# Auszug:
________

Sie werden durch schräge, von den Kehlbalken ausgehende Streben (in
Verlängerung der Stuhlsäulen) abgestützt. Mit Hilfe von Aufschieblingen
schwingt die Dachhaut unten leicht aus. Im Ostteil blieben Reste der
Anbringungsvorrichtung eines Taufengels erhalten (Rolle an einer
Hängesäule).
Die einfache Ausmalung von 1890-91 (Wandfugennetz, Deckenfelder,
Bibelsprüche, stilisierte Ornamente) 1954 beseitigt.
Ausstattung
Altar. Die hölzerne Altarwand von 1744, die eine Sakristei im Osten des
Schiffs abtrennte, schon im 19. Jh. durch einfache Rundbogennische ersetzt.
1954 Altarbereich neugestaltet; belegt mit Ziegelboden und um zwei Stufen
erhöht, hinter dem Altar in flachem Rücksprung in Mitte der Ostwand großes
schlichtes Holzkreuz aufgestellt, seitlich geschmiedete Standleuchter. Vom
früheren Altar soll barockes Abendmahlsgemälde mit rundbogigem
Abschluss stammen (Öl auf Leinwand, 17./18. Jh.).
Taufstein. Zweite Hälfte 19. Jh. Achtseitig mit neugotischem Dekor.
Ursprünglich direkt vor dem Altar, jetzt seitlich aufgestellt.
Kanzel. Wohl 18. Jh. Holz. Oktogonal; Brüstung mit Rundbogenfeldern und
kannelierten Ecklisenen. Im Nordosten des Schiffs.
Orgel. 1856 durch Carl Ludwig Gesell & Carl Schultze aus Potsdam
geschaffen. Ersetzte ein 1826 durch Heise repariertes Instrument von
1797/98. 6 Register, 1 Manual und Pedal; mechanische Schleiflade.
Fünfteiliger spätklassizistischer Prospekt, die Abschnitte in Breite und Höhe
gestaffelt. Geschnitztes vegetabiles Schleierwerk; oberer Abschluss durch
Palmettenaufsätze.

________

# Bereitgestelltes Material:
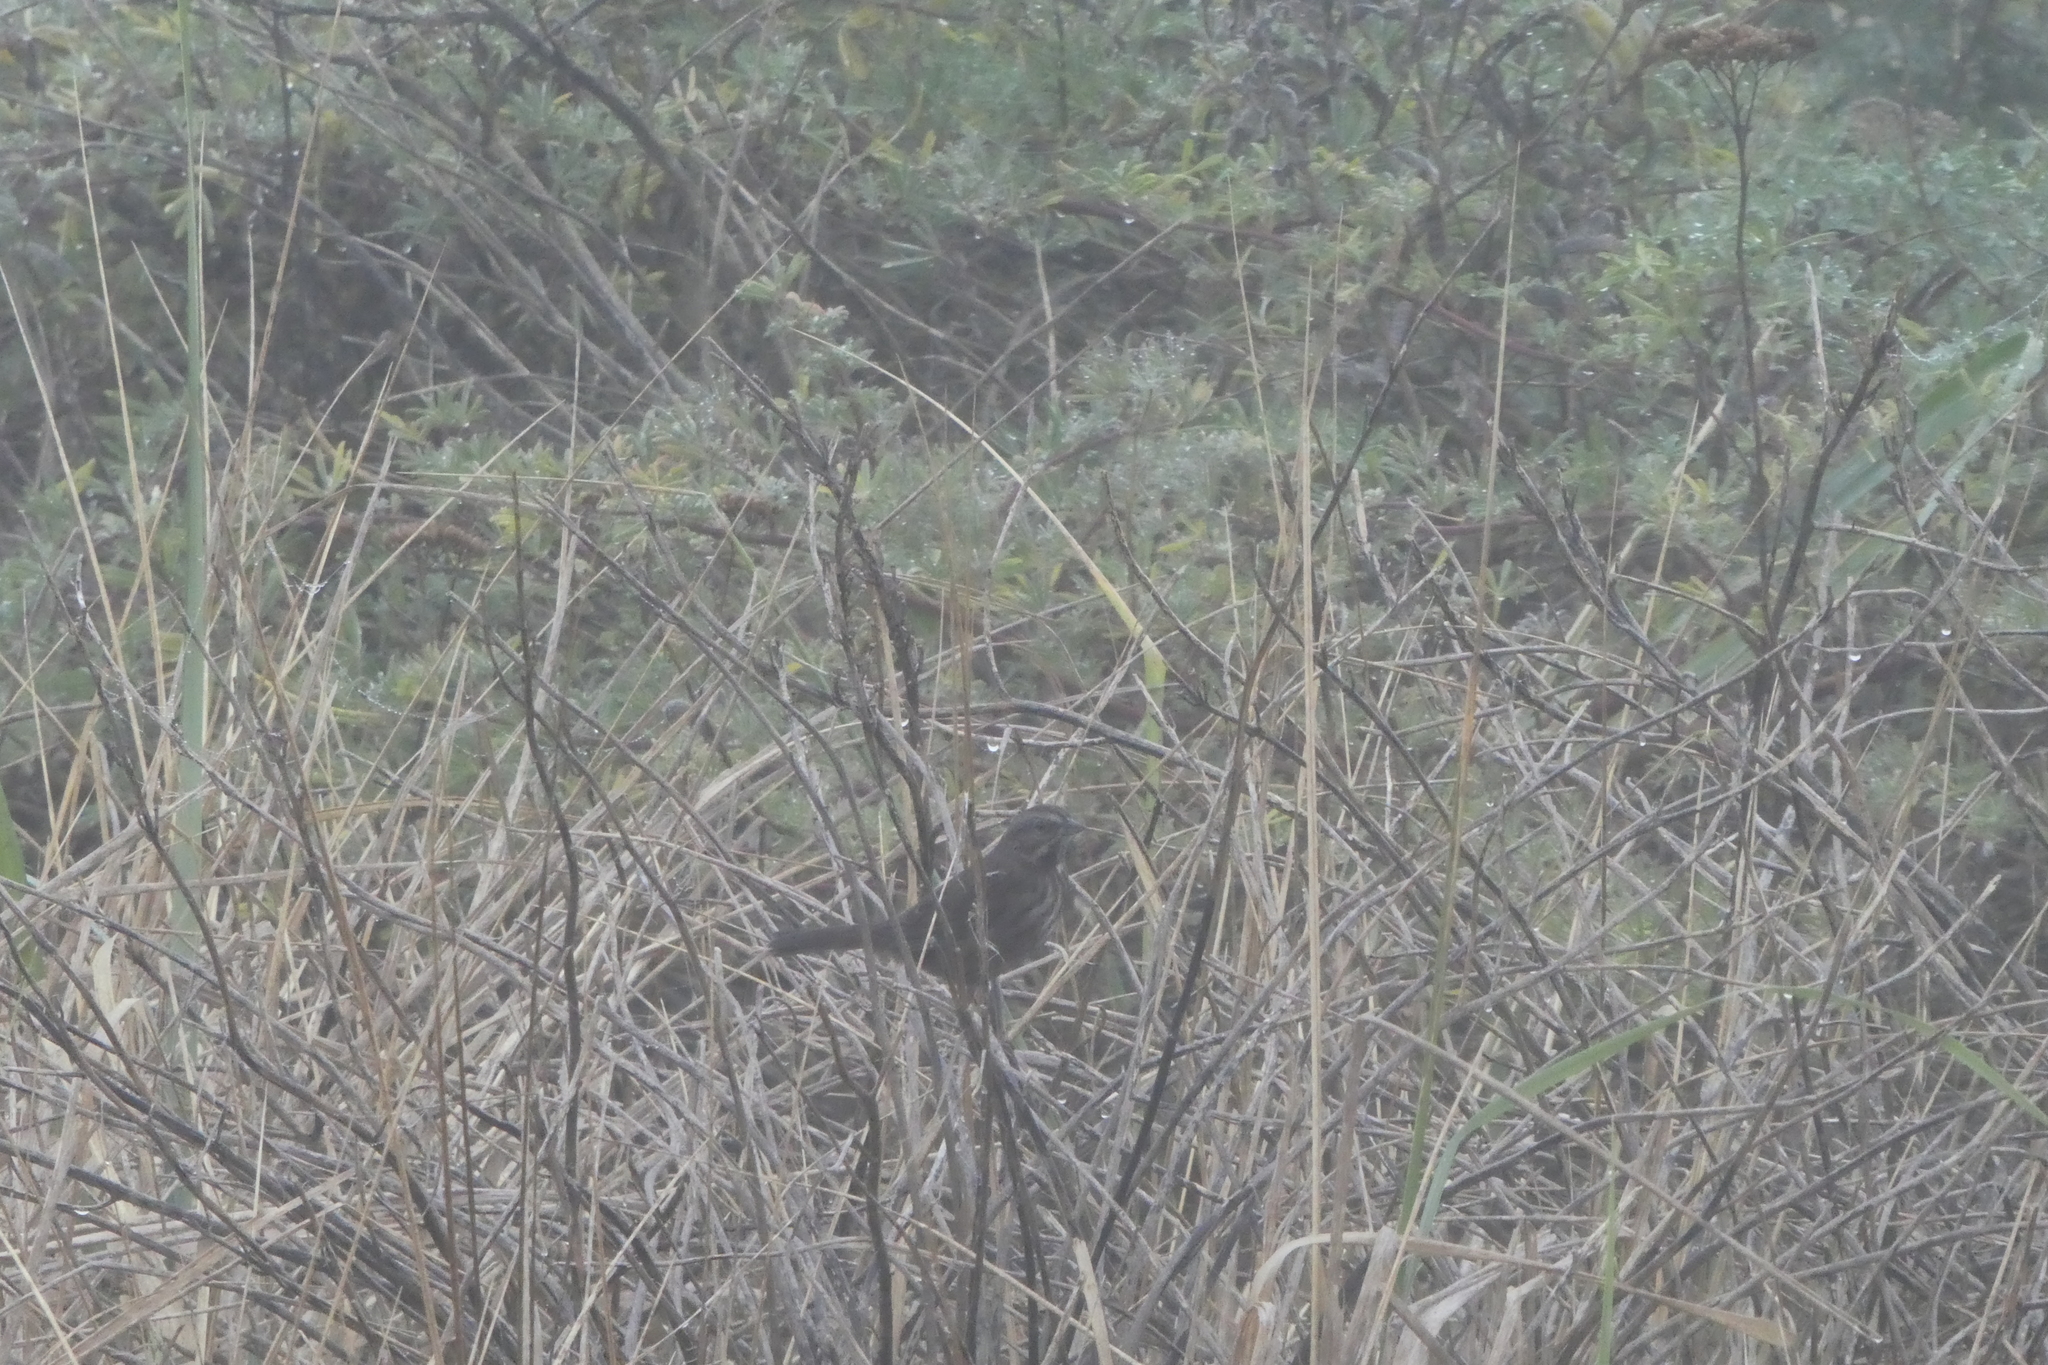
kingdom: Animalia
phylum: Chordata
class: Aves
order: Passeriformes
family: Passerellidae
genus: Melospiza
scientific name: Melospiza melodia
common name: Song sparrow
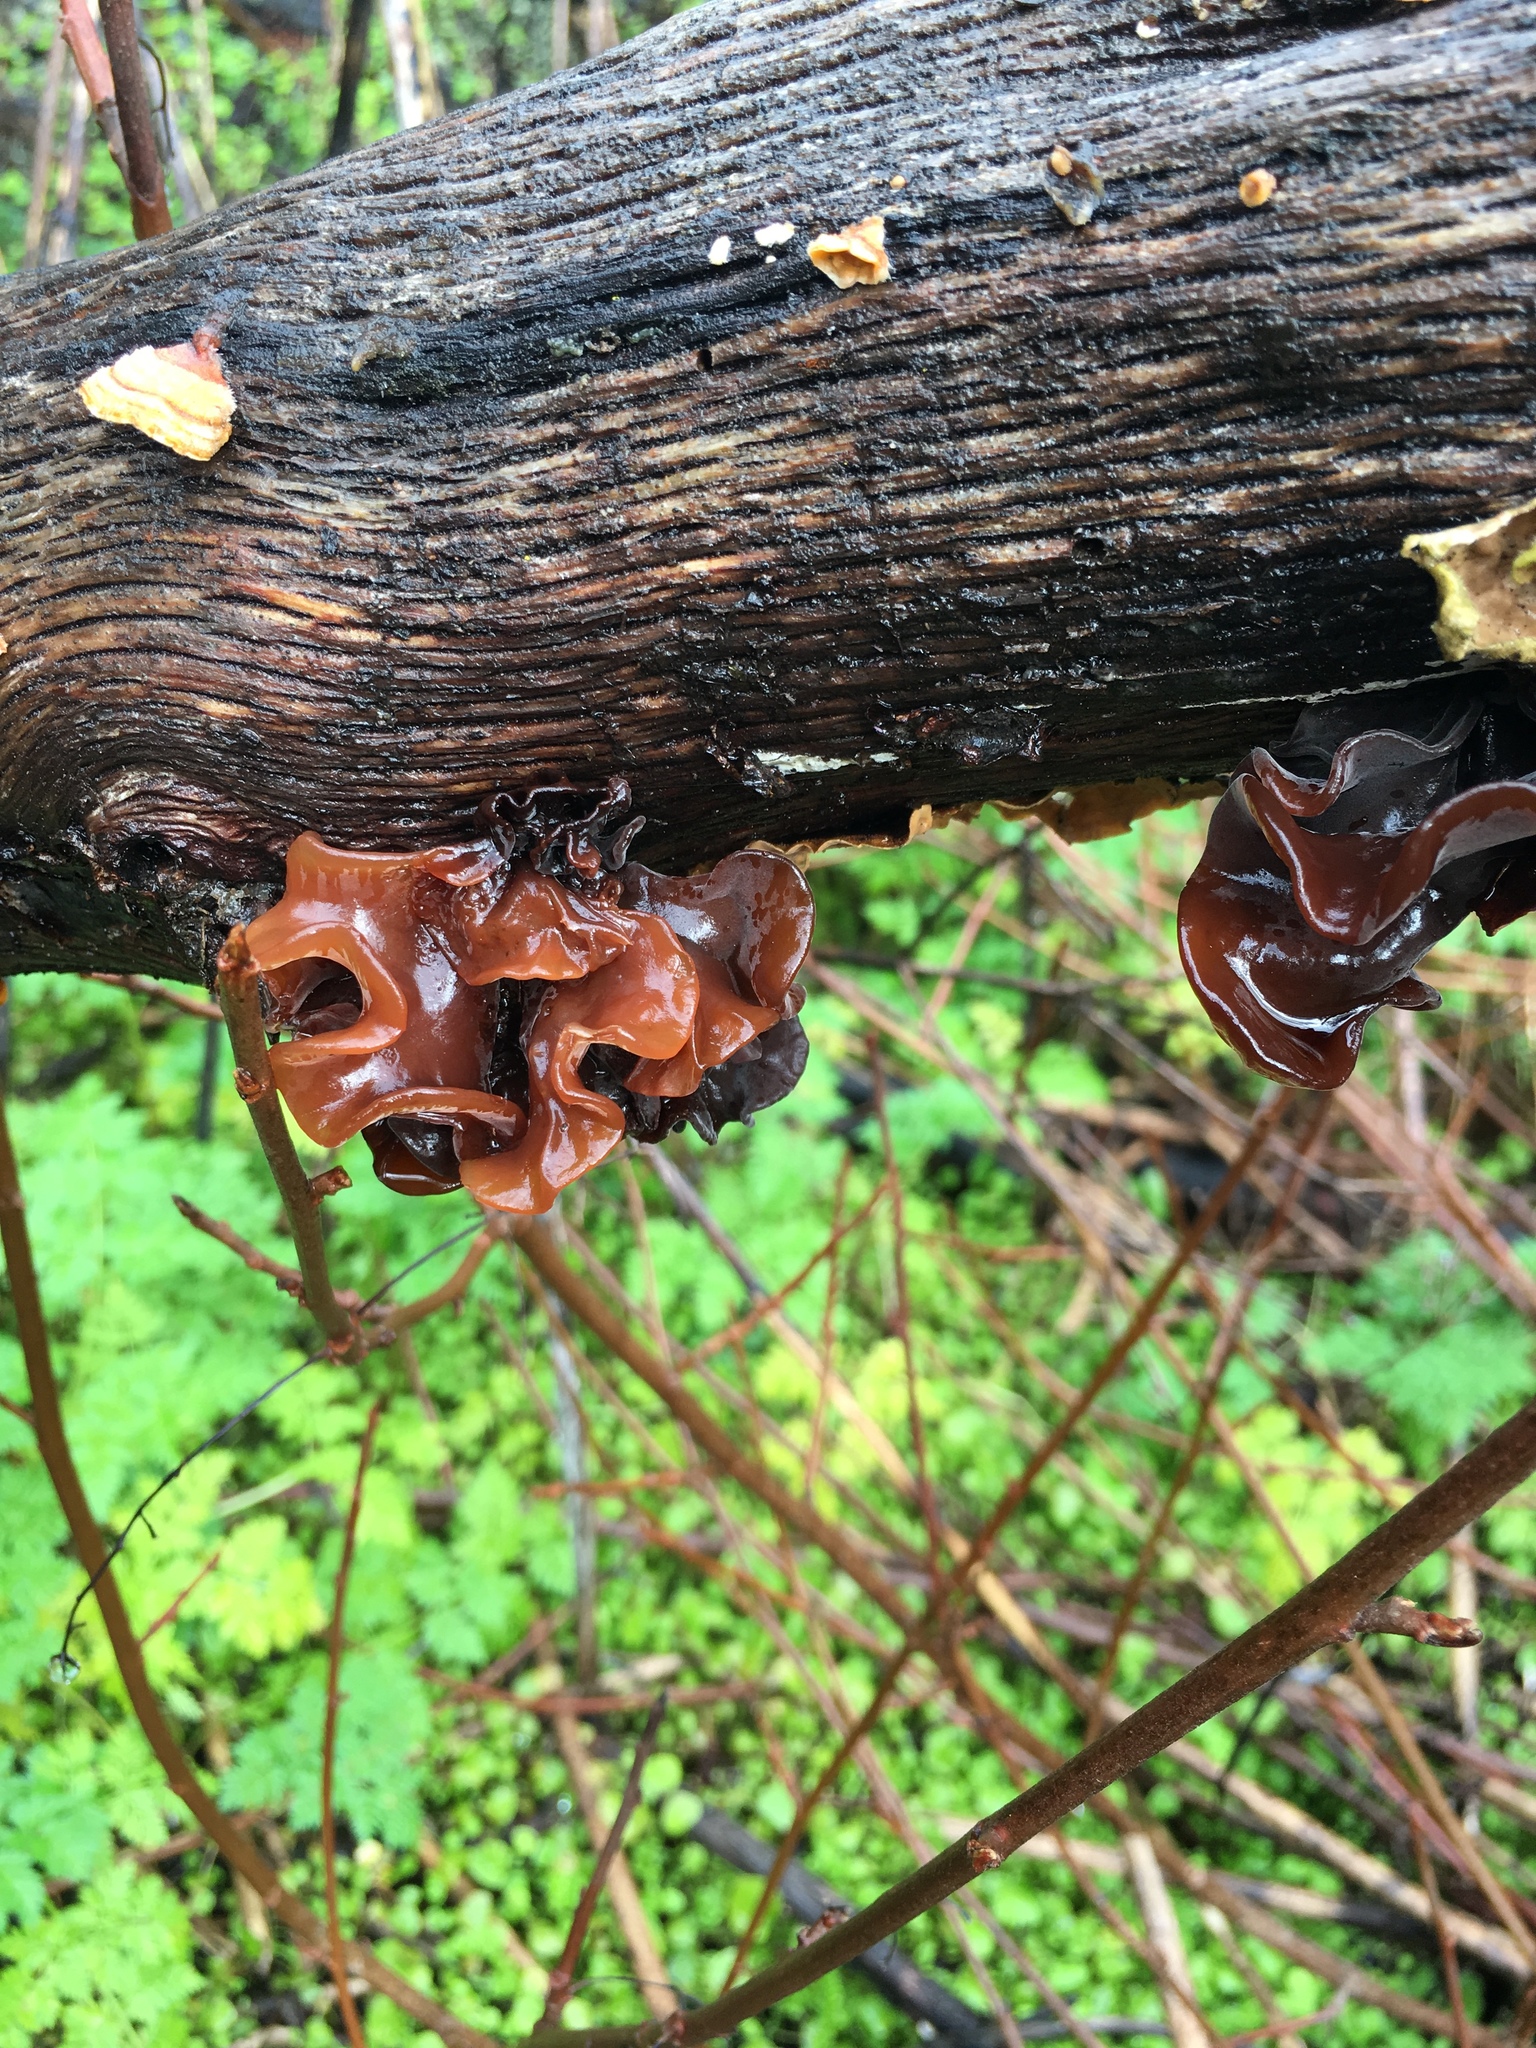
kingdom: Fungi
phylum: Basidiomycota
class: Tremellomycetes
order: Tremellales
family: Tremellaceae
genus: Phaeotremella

________

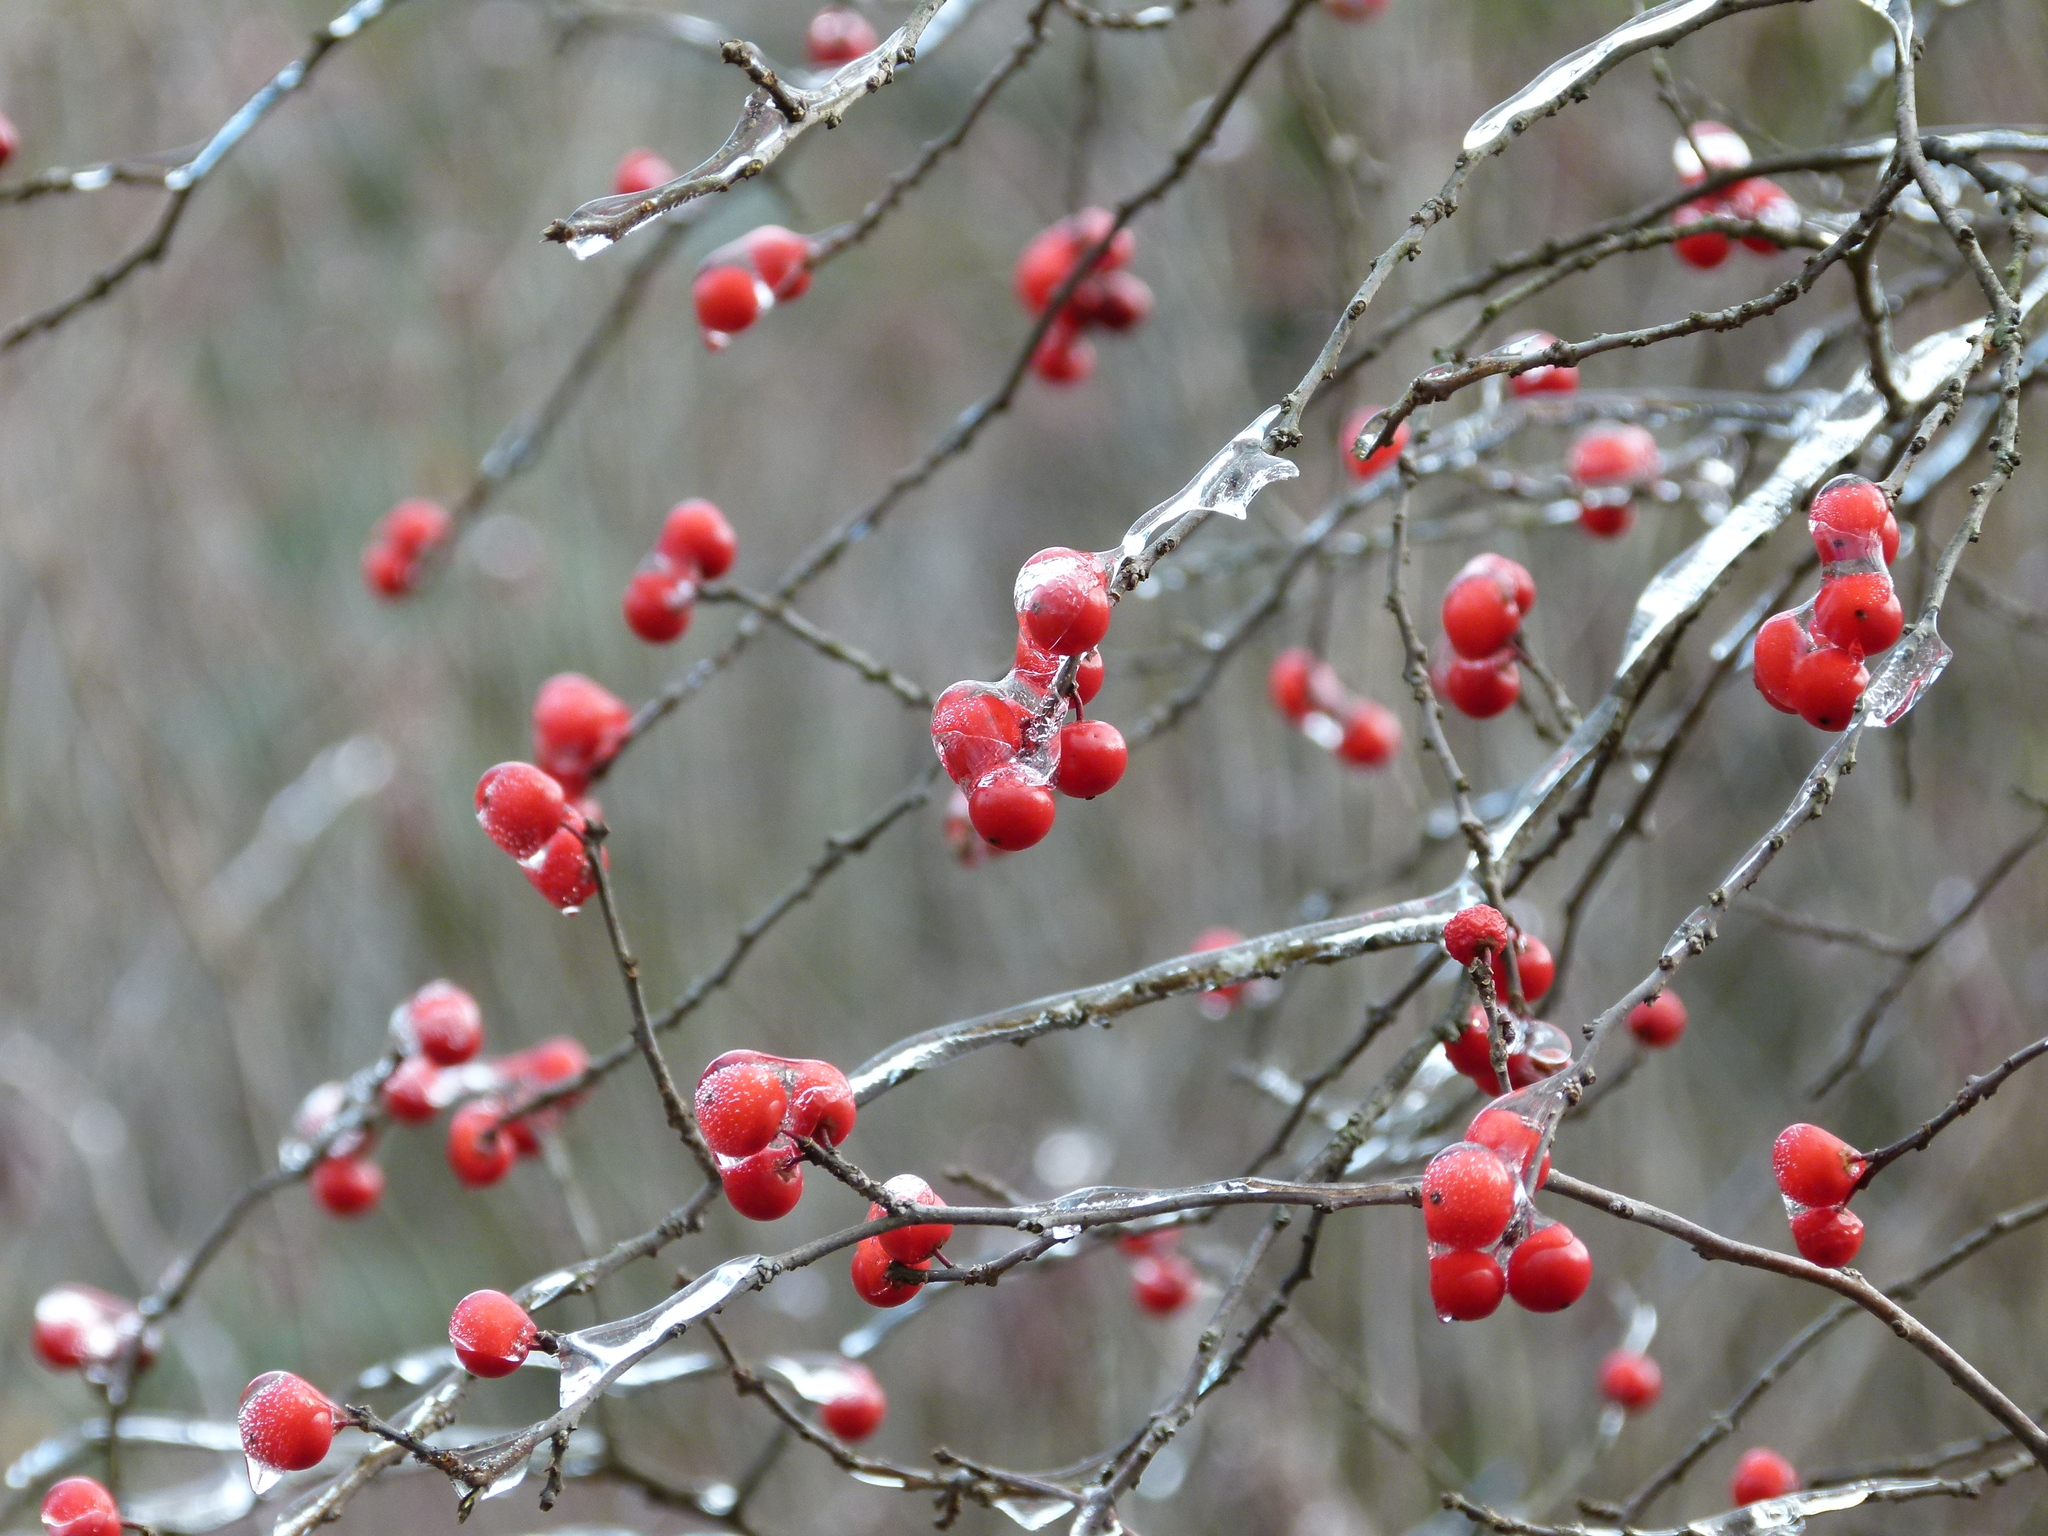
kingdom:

________

# Ziele:
A. Beantworten Sie anhand des Auszugs über die Kirchenausstattung folgende Fragen:
(i) In welchem Jahr wurde die einfache Ausmalung beseitigt?
(ii) Um wie viele Stufen wurde der Altarbereich 1954 erhöht?
(iii) Wer schuf die Orgel im Jahr 1856?
B. Geben Sie den Abschnitt des Auszugs zwischen „Ursprünglich direkt vor“ und „Nordosten des Schiffs.“ einschließlich wörtlich zurück.

# Lösungen:
A.
(i) 1954
(ii) Um zwei Stufen
(iii) Carl Ludwig Gesell & Carl Schultze aus Potsdam

B.
Ursprünglich direkt vor dem Altar, jetzt seitlich aufgestellt.
Kanzel. Wohl 18. Jh. Holz. Oktogonal; Brüstung mit Rundbogenfeldern und
kannelierten Ecklisenen. Im Nordosten des Schiffs.